问题
I have a mongo DB cursor with documents that I want to create into Dataframes. However, the documents in that cursor can have a runTime
that's too close. Therefore I'd like to get every other document and make a dataframe out of those.
all_df_forecast = []
for doc in cursor[::2]:
single_fc_df = pd.DataFrame(doc['data']['PRICES SPOT'])
all_df_forecast.append(single_fc_df)
Results in: IndexError: Cursor instances do not support slice steps
all_df_forecast = []
for doc in range(0, cursor.count(), 2):
single_fc_df = pd.DataFrame(doc['data']['PRICES SPOT'])
all_df_forecast.append(single_fc_df)
Results in TypeError: 'int' object is not subscriptable
Right now this is how the cursor with the documents that have the data.
cursor = self._collection.find({
"Type": "f",
"runTime": { "$gte": model_dt_from, "$lte": model_dt_till },
"data.PRICES SPOT.0": { "$exists": True }
})
Ideally if the cursor could just have every other document based on the query I give it would be ideal. I came accross skip, but from my understanding it skips the beginning with the number I give it. Which is why I am now tackling this after I have the cursor and creating the dataframes for every other document
回答1:
Use cursor.next() to skip over each alternate cursor result.
As a demonstration:
from pymongo import MongoClient
client = MongoClient()
db = client.test
db.pytest.delete_many({})

▶ _Required work_
• a. Answer these questions about the MongoDB cursor thread:
(i) What error comes up when the asker tries to loop over cursor[::2]?
(ii) What error comes up with the loop that uses range(0, cursor.count(), 2)?
(iii) Which cursor method does the first answer recommend for skipping every other result?
• b. Pick up the MongoDB cursor thread right after its last line of code and finish the answer's demonstration.

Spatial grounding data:
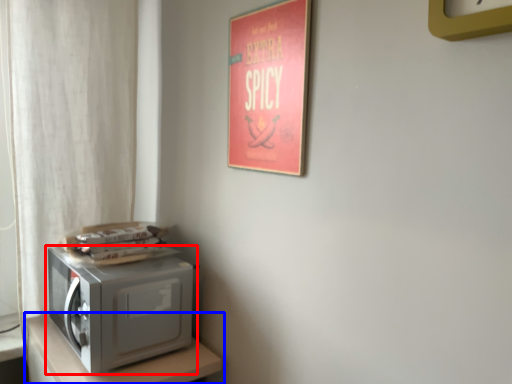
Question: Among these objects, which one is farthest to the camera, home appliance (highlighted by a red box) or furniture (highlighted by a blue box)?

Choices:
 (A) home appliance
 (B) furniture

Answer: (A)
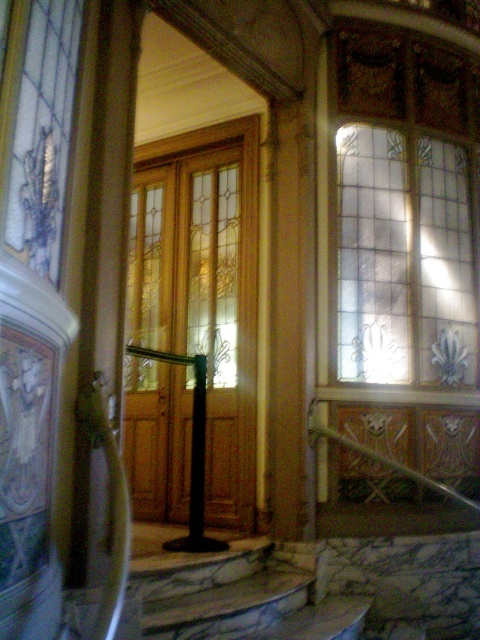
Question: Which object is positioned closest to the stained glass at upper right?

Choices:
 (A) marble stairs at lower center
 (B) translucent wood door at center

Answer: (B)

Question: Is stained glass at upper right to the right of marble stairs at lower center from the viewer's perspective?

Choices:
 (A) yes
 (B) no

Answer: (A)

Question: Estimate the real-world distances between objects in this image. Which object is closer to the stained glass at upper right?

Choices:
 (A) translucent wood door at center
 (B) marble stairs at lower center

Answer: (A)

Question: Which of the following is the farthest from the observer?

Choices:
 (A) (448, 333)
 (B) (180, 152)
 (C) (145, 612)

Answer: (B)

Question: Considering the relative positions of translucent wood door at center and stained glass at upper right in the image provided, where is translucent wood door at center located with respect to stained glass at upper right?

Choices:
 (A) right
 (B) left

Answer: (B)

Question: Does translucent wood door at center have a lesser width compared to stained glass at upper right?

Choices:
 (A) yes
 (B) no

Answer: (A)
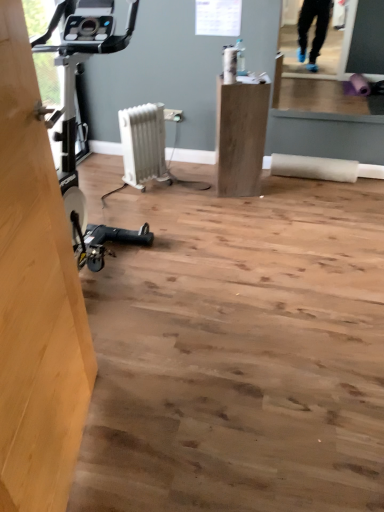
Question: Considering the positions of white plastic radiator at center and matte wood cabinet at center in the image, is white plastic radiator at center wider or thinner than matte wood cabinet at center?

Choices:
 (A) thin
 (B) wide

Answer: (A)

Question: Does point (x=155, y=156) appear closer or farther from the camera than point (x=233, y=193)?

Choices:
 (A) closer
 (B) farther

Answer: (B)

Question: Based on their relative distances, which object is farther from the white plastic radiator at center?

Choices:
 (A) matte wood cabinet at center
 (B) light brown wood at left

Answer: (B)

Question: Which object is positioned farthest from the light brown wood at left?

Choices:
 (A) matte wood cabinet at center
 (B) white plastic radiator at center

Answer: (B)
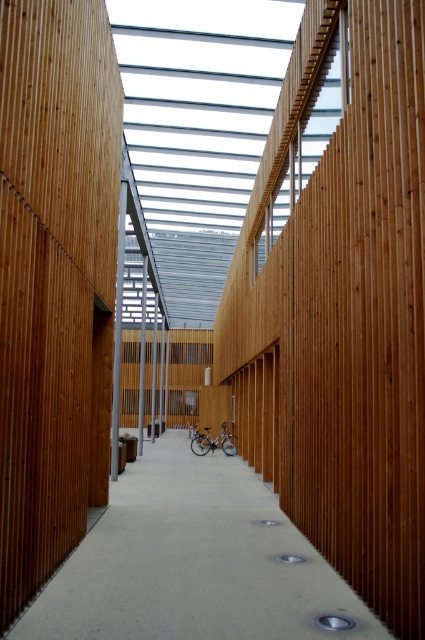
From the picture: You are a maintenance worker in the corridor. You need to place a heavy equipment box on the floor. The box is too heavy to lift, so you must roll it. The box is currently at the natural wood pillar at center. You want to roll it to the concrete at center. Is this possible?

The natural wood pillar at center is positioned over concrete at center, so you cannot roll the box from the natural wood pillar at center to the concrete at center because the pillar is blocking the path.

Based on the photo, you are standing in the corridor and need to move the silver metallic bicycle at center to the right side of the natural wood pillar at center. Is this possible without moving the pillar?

▶ _Answers by item number_
• a.
(i) IndexError: Cursor instances do not support slice steps
(ii) TypeError: 'int' object is not subscriptable
(iii) cursor.next()

• b.
db.pytest.insert_many([{ 'value': i+1 } for i,x in enumerate([1] * 10)])
cursor = db.pytest.find({},{ '_id': 0 })
count = cursor.count()
print count
cursor.next()
for doc in cursor:
print doc
count -= 2
print count
if (count > 0):
cursor.next()
Would return:
10
{u'value': 2}
8
{u'value': 4}
6
{u'value': 6}
4
{u'value': 8}
2
{u'value': 10}
0
The only thing you need to be aware of when calling cursor.next() is that the cursor actually has remaining results before you call it, otherwise you will raise an exception due to the depleted cursor. For this reason you do something like obtain the cursor.count() and then decrement and track the remaining before you decide to issue.
Note that "odd" numbered results would deplete the cursor before the check anyway, so it's really there to make sure you don't advance the cursor on even numbered results when the remaining documents are 0
.
Alternate approaches like you partly attempted are to convert the cursor to a list
and then you can grab slices, but that means loading all results into memory, which is probably impractical for most result sets of a reasonable size.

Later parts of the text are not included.